WHAT TO DO. Give again, word for word, every line below from the one that has "gprof(1), sprof(1), setitimer(2), sigaction(2), signal(2)" through the one that has "https://www.kernel.org/doc/man-pages/.", both included, and no others.

PROVIDED RECORDS.

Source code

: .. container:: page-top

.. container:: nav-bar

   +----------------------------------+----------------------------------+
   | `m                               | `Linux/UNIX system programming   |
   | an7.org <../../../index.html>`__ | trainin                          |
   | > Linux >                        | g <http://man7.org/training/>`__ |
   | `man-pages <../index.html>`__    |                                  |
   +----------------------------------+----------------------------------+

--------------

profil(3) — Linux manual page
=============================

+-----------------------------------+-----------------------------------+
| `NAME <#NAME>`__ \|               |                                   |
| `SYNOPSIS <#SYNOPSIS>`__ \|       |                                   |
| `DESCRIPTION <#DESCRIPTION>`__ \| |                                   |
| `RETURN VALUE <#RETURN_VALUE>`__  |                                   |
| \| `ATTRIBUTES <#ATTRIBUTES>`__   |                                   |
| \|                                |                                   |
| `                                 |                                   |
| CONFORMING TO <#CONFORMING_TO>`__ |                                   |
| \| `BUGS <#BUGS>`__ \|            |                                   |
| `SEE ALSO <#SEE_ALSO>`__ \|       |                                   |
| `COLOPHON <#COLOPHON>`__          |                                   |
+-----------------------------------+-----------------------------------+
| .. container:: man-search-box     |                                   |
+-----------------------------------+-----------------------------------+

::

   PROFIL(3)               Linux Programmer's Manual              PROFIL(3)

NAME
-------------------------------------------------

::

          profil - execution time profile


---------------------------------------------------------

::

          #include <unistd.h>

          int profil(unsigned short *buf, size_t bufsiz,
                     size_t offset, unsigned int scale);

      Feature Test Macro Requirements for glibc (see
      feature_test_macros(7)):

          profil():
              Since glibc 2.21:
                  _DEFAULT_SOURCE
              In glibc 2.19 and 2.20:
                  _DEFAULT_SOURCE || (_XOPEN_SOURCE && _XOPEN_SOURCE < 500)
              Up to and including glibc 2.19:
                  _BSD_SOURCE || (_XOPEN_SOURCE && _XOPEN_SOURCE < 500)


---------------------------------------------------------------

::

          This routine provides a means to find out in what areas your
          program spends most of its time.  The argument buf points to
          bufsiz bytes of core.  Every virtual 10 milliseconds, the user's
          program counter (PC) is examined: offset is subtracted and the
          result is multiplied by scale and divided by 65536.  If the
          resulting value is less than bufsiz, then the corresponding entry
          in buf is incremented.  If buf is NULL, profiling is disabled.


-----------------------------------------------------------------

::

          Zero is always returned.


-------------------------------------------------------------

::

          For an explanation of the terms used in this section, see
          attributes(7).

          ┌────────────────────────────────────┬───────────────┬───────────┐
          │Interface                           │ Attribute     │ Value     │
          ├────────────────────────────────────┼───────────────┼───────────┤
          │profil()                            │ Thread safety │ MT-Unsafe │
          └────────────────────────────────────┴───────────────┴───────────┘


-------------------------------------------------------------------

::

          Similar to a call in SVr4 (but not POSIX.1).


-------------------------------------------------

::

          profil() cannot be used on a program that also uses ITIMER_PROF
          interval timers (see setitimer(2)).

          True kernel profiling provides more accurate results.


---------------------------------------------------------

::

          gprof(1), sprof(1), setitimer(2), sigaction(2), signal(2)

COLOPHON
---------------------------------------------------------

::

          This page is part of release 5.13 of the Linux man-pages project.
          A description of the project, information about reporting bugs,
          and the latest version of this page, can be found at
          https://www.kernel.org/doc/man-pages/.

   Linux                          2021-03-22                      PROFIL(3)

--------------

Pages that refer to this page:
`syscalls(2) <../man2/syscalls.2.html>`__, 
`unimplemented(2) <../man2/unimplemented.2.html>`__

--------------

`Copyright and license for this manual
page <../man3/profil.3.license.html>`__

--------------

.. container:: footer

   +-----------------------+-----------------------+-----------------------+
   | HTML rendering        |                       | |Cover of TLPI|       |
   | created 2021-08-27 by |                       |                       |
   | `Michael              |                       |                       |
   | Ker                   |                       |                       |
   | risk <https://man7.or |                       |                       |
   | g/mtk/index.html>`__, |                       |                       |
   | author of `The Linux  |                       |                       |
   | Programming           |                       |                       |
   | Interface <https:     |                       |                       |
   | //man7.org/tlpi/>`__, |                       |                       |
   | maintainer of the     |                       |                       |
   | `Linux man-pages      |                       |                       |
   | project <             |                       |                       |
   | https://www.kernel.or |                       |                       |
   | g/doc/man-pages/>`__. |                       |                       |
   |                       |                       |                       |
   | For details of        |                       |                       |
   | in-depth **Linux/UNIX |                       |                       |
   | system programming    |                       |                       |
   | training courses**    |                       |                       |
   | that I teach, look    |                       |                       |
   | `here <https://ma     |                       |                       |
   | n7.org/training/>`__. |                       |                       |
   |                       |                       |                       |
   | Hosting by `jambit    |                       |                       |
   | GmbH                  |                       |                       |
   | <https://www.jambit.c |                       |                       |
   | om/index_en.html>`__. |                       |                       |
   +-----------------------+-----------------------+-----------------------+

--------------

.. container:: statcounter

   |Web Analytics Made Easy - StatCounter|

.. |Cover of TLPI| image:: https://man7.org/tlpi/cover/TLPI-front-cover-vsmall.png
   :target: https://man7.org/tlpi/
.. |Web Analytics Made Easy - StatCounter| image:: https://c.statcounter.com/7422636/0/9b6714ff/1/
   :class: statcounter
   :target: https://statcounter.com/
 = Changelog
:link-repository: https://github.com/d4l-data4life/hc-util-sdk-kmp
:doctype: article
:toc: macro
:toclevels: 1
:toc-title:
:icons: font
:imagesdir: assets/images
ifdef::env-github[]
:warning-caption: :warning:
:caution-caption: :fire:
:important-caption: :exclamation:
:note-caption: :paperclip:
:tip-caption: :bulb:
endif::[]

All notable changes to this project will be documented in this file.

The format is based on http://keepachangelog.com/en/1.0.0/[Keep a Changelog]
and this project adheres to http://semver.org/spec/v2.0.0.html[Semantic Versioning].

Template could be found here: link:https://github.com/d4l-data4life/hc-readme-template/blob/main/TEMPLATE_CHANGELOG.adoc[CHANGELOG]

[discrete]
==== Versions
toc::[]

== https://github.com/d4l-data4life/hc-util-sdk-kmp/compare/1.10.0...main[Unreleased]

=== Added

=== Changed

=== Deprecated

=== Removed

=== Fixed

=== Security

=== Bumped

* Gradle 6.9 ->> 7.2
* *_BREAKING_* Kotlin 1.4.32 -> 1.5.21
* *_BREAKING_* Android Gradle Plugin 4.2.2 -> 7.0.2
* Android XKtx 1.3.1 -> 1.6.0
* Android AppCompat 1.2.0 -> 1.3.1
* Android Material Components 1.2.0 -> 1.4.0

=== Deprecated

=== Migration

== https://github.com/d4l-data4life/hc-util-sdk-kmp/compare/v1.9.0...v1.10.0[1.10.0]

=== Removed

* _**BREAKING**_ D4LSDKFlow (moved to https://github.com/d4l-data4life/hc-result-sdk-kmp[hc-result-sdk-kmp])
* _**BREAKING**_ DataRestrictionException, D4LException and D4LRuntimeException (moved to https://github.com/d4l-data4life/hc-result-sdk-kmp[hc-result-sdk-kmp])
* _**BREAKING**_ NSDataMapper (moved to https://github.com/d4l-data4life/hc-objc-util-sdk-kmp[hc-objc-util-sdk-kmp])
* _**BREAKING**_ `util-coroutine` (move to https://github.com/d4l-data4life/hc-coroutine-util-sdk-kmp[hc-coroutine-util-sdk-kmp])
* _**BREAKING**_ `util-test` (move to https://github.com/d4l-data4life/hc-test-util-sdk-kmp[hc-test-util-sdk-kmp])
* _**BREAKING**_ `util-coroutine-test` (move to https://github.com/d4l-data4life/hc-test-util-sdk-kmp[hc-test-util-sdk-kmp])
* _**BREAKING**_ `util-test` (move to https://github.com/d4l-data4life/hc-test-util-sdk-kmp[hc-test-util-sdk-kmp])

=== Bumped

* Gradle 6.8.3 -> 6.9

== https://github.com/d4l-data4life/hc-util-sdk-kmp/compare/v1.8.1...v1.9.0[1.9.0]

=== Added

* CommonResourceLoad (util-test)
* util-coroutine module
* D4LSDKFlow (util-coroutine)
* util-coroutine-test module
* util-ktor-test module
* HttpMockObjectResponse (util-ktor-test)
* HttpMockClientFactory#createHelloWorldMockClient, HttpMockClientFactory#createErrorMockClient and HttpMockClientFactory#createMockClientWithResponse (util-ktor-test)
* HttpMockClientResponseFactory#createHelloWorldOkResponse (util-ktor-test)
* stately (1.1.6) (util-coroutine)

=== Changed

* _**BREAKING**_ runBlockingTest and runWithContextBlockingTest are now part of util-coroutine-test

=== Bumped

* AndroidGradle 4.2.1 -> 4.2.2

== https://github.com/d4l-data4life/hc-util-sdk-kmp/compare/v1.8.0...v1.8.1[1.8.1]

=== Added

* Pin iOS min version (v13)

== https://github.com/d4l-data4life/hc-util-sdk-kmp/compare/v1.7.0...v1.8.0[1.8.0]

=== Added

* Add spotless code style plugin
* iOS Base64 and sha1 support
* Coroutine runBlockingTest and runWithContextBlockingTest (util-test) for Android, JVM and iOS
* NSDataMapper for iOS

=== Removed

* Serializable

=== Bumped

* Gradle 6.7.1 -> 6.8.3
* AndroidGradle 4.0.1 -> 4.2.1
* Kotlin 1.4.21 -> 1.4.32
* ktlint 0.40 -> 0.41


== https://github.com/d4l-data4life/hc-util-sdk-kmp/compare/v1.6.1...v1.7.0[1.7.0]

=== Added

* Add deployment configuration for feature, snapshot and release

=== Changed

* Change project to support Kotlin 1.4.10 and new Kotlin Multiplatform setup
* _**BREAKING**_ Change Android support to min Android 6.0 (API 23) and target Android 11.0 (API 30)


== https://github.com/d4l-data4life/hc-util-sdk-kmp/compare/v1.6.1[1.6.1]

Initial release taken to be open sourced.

RESULT OF THIS EXERCISE.
          gprof(1), sprof(1), setitimer(2), sigaction(2), signal(2)

COLOPHON
---------------------------------------------------------

::

          This page is part of release 5.13 of the Linux man-pages project.
          A description of the project, information about reporting bugs,
          and the latest version of this page, can be found at
          https://www.kernel.org/doc/man-pages/.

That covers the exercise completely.